By now, you are probably tired of hearing me profess my undying love for all lemon and citrus related things. Obviously, when I found myself with a few lemons and a surplus of ricotta cheese (why don’t I ever learn and just buy the small container?), I knew exactly what I wanted to do.
Even if you’re not a big fan of lemon (i.e. my husband) these muffins just have a subtle flavor. The poppy seeds give them a nice, unexpected crunch and the glaze just gives these already moist muffins an extra dose of juiciness.
These muffins aren’t necessarily in the healthy category but for the occasional breakfast treat, they are perfect. Like with any sweet breakfast bread, these go well with a hot cup of coffee or tea.
To make them a bit more substantial and healthy, feel free to substitute half of the flour with whole wheat! Also, don’t be afraid to go overboard with the lemon zest. If I was thinking straight, I would have added a lot more to this batch. Lesson learned.
Lemon Poppyseed Ricotta Muffins
Yield: 12 muffins
Time: 16 minutes
adapted from here
Ingredients
7.10 ounces all purpose flour
3/4 C granulated sugar
2 1/2 tsp baking powder
1 T poppy seeds
1/4 tsp salt
3/4 C part-skim ricotta cheese
1/2 C water
1/4 C vegetable oil
1 T grated lemon zest (add 1 T more for a stronger flavor)

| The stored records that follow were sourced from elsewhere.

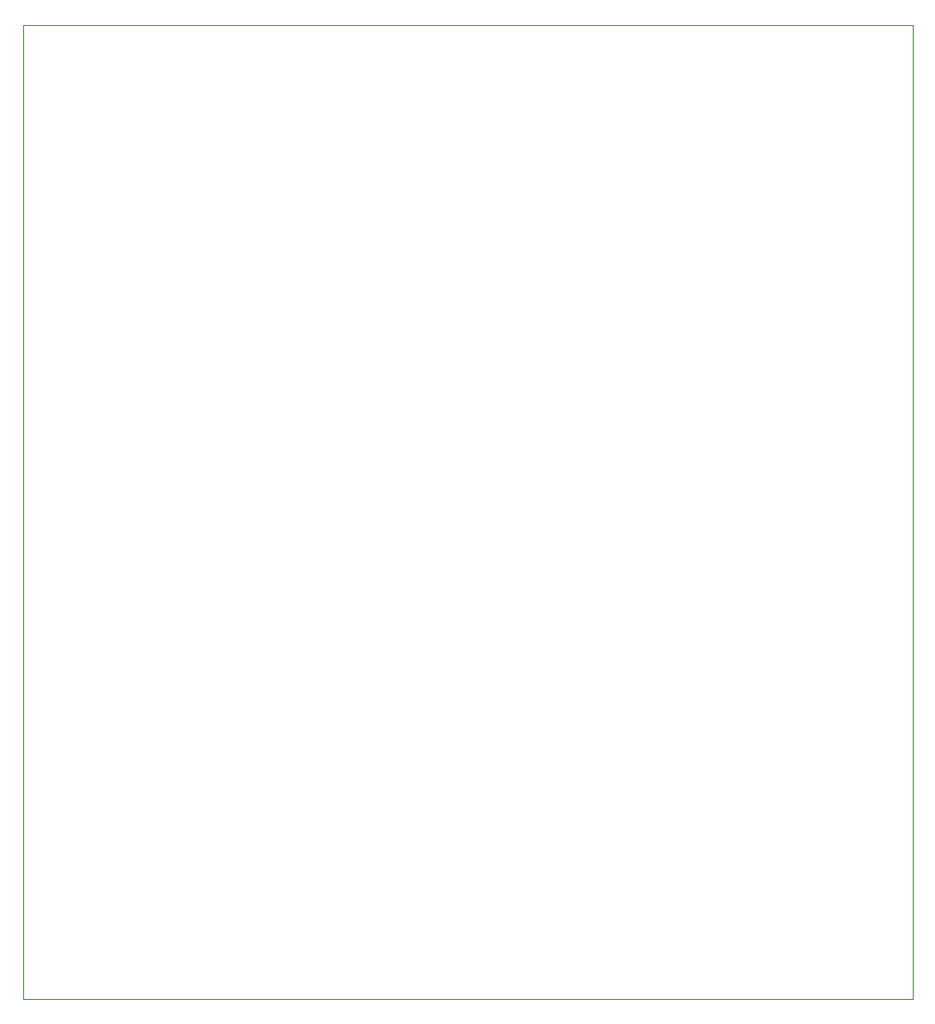
<source format=gm1>
G04 #@! TF.GenerationSoftware,KiCad,Pcbnew,(5.1.4)-1*
G04 #@! TF.CreationDate,2019-10-15T14:43:25+09:00*
G04 #@! TF.ProjectId,LME49600_HPA,4c4d4534-3936-4303-905f-4850412e6b69,rev?*
G04 #@! TF.SameCoordinates,Original*
G04 #@! TF.FileFunction,Profile,NP*
%FSLAX46Y46*%
G04 Gerber Fmt 4.6, Leading zero omitted, Abs format (unit mm)*
G04 Created by KiCad (PCBNEW (5.1.4)-1) date 2019-10-15 14:43:25*
%MOMM*%
%LPD*%
G04 APERTURE LIST*
%ADD10C,0.100000*%
G04 APERTURE END LIST*
D10*
X109220000Y-48260000D02*
X190500000Y-48260000D01*
X190500000Y-48260000D02*
X190500000Y-137160000D01*
X109220000Y-137160000D02*
X109220000Y-48260000D01*
X190500000Y-137160000D02*
X109220000Y-137160000D01*
M02*

</source>
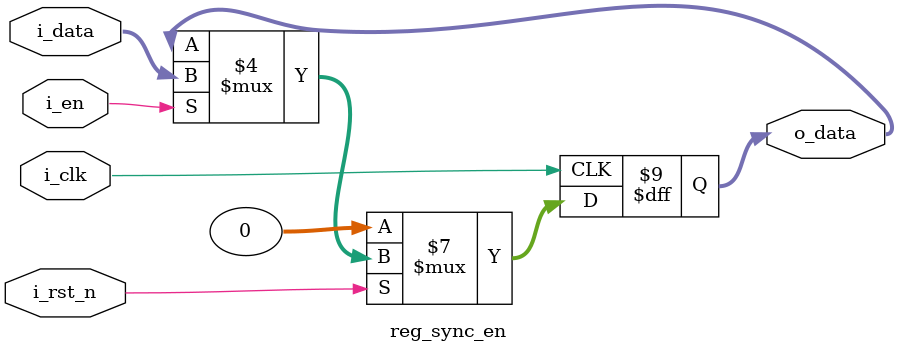
<source format=sv>
`timescale 1ns / 1ps

module reg_sync_en #(
    parameter DATA_WIDTH = 32,
    parameter RSTN_VALUE =  0
) (
    input  logic                      i_clk,
    input  logic                      i_rst_n,
    input  logic                      i_en,
    input  logic [DATA_WIDTH - 1 : 0] i_data,
    output logic [DATA_WIDTH - 1 : 0] o_data
);

    always_ff @(posedge i_clk) begin
        if (!i_rst_n) begin
            o_data <= RSTN_VALUE;
        end
        else if (i_en) begin
            o_data <= i_data;
        end
        else begin
            o_data <= o_data;
        end
    end

endmodule

</source>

2 T fresh lemon juice (add 2 T more for a stronger flavor)
1 large egg
Cooking spray
Directions
In a large bowl, combine flour, sugar, baking powder, poppy seeds and salt. Make a well in the center.
In another medium bowl, combine ricotta cheese, water, vegetable oil, lemon zest, lemon juice and egg. Whisk together until incorporated.

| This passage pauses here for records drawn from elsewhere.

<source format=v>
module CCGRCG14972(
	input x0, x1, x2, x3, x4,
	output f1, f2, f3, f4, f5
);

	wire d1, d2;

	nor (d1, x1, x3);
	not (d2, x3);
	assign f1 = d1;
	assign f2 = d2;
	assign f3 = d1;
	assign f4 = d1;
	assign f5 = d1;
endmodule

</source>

Pour the wet ingredients into the dry and mix until just combined. Lightly coat muffin tins with cooking spray. Scoop out 1/4 C portions of batter for each muffin.
Bake for 16 minutes or until toothpick inserted into center comes out clean. Let cool for 5 minutes before removing from pans. If desired, glaze as instructed below.
Glaze (optional, but delicious)
4 T powdered sugar
1 T fresh lemon juice
In a small bowl, mix together sugar and lemon juice until smooth and no lumps of sugar remain. Brush lightly over each muffin, once they are cool.